Ms McDonald said it would be “difficult” for Mr Stanley to return to the party and said he was “the author of his own misfortune”.
“As my mother would say, ‘he made his own bed, and he may lie on it’. He was the author of his own misfortune. I’m very serious about this,” Ms McDonald said.
She added that Mr Stanley not taking responsibility for his actions was something she was taken aback by.
“It’s one thing to get things wrong and to get yourself into a pickle,” Ms McDonald said.
“It’s a whole other situation when you face the consequences of that and you don’t man up and take responsibility for your own actions, and you start pointing at other people and blaming other people for your own conduct.
“In the whole scenario, that’s the thing. I think it’s that I was very disappointed in and very taken aback at. I don’t think that’s good form.”

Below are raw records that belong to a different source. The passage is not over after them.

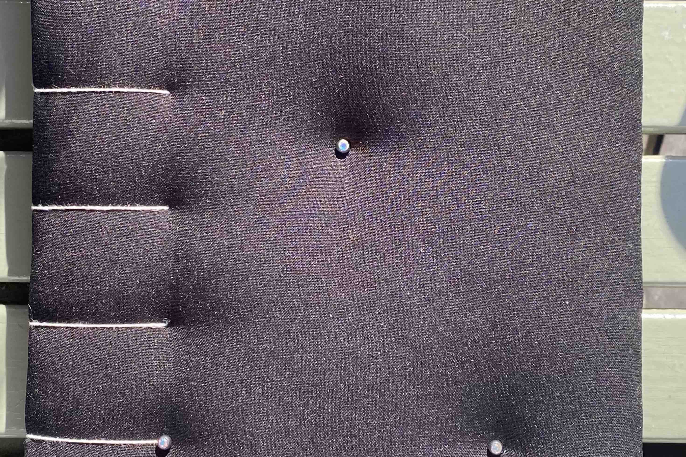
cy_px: 148
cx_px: 338
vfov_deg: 35.6
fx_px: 705
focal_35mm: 37
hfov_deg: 51.9
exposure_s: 1/27
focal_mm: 4.25
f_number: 1.8
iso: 640
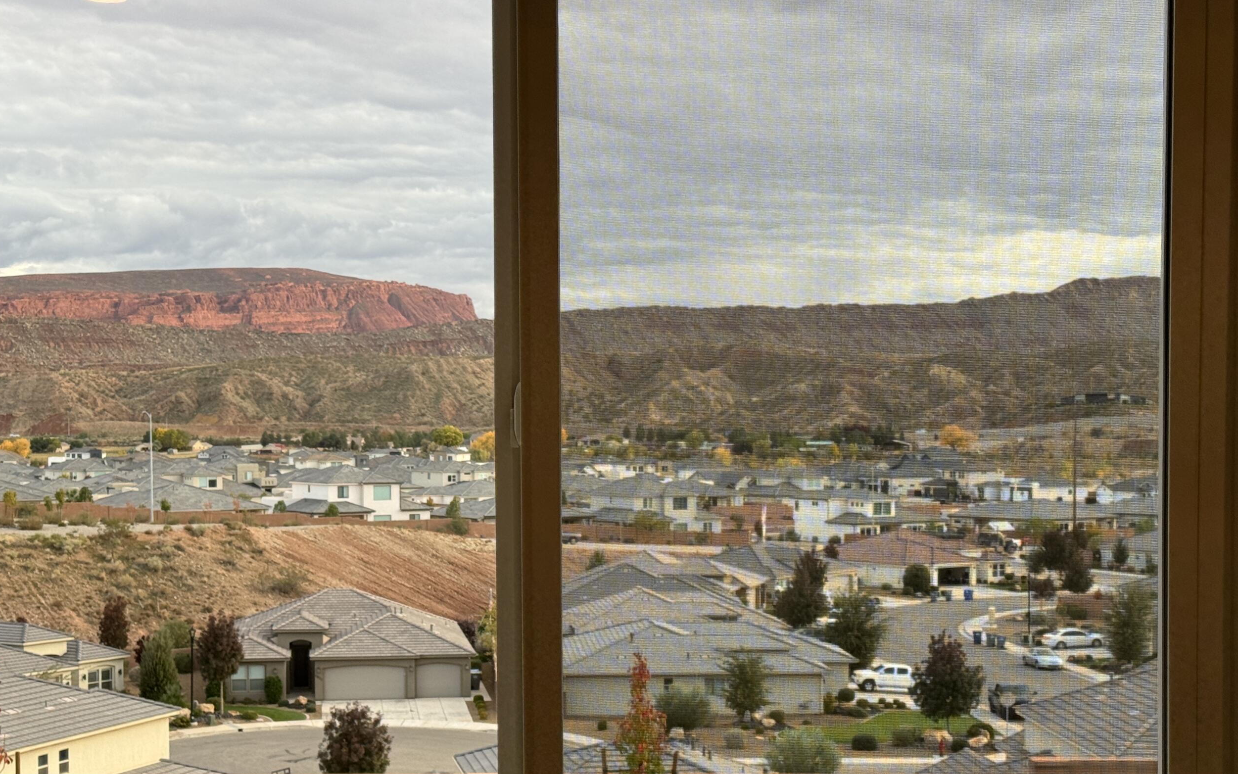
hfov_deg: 33.4
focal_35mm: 61
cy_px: 521
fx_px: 2058
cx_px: 539
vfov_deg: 21.2
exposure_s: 1/340
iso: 64
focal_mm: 6.76
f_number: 1.78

Ms McDonald added that she doesn’t think former Sinn Féin leader Gerry Adams has the “remotest interest” in being the President of Ireland.
While the country will go to the polls this Friday to elect the next government, a Presidential election will take place next year.
“I think at this stage, Gerry is doing a lot of writing. He has his own podcast. So no, I don’t see him taking that, going that route. If it is in his mind, he certainly hasn’t shared it with me yet,” Ms McDonald said.
On the controversial election bid by criminal Gerry ‘The Monk’ Hutch, Ms McDonald said the gang war between the Hutch organised crime group and Kinahan cartel “wasn’t glamorous” and was “not funny”, and insisted she would not be working with him if he was elected.
“I have absolutely no desire to know him, and I am sure he has no desire to know me and that’s just hunky dory for me,” she said.